Financial incentive and genetic improvement programs along with stable grain prices are paving the pathway for Mexico’s herd recovering, however, the herd recovery in the U.S. would slow live cattle exports in the short/medium term. As Mexico’s production is expected to grow during 2017, increased beef exports will maintain stable per capita beef consumption. While Mexico learns how to deal with porcine epidemic diarrhea (PED) and to make genetic improvements in domestic herd, pork production is expected to bolster supplies, increase price competitiveness with other meats, and therefore, increase consumption. The recently-created Animal Protein National Commission (CONAPO) would advocate for increased protein consumption regardless the animal origin. During 2017, Mexico will continue importing beef and pork from the United States.
Stable grain prices would boost production in the mid-term
Mexico’s main financial incentive program, which continues enticing producers to repopulate the domestic herd, is reportedly meeting its objectives. Mexican cattle production is forecast to expand to 7.1 million head in 2017, as producers who are registered for the 2016 Program to Promote the Livestock Sector (“Programa de Fomento Ganadero”) are reportedly entitled to continue receiving a direct subsidy for 2017. Improved genetics through the Program for Genetic Improvement are expected to aid cattleman in the recovery of the domestic herd as well.

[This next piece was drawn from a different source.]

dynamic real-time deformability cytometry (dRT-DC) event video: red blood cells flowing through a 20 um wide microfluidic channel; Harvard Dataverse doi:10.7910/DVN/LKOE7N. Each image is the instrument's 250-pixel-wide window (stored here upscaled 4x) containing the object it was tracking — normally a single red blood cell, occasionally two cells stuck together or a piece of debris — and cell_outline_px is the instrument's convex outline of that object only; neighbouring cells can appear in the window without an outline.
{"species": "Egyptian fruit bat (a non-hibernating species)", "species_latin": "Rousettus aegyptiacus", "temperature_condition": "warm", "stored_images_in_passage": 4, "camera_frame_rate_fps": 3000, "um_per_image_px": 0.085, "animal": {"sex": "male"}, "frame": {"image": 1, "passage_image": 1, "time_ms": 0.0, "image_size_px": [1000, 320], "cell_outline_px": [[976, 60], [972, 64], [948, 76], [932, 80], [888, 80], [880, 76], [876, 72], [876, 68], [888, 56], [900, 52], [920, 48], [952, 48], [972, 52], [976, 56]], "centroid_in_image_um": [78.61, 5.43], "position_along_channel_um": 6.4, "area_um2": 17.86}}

As previously reported, this program is enabling producers to remain in business and to offset obstacles to repopulation that the domestic herd has previously encountered, in particular, the lack of steers for feedlots. Due to the incentive to feed steers, calf slaughter is expected to decline by the end of 2016, but will likely rebound in 2017. Despite an ample supply of grain and pasture in 2016, herd expansion is unlikely to occur until 2017 at the earliest.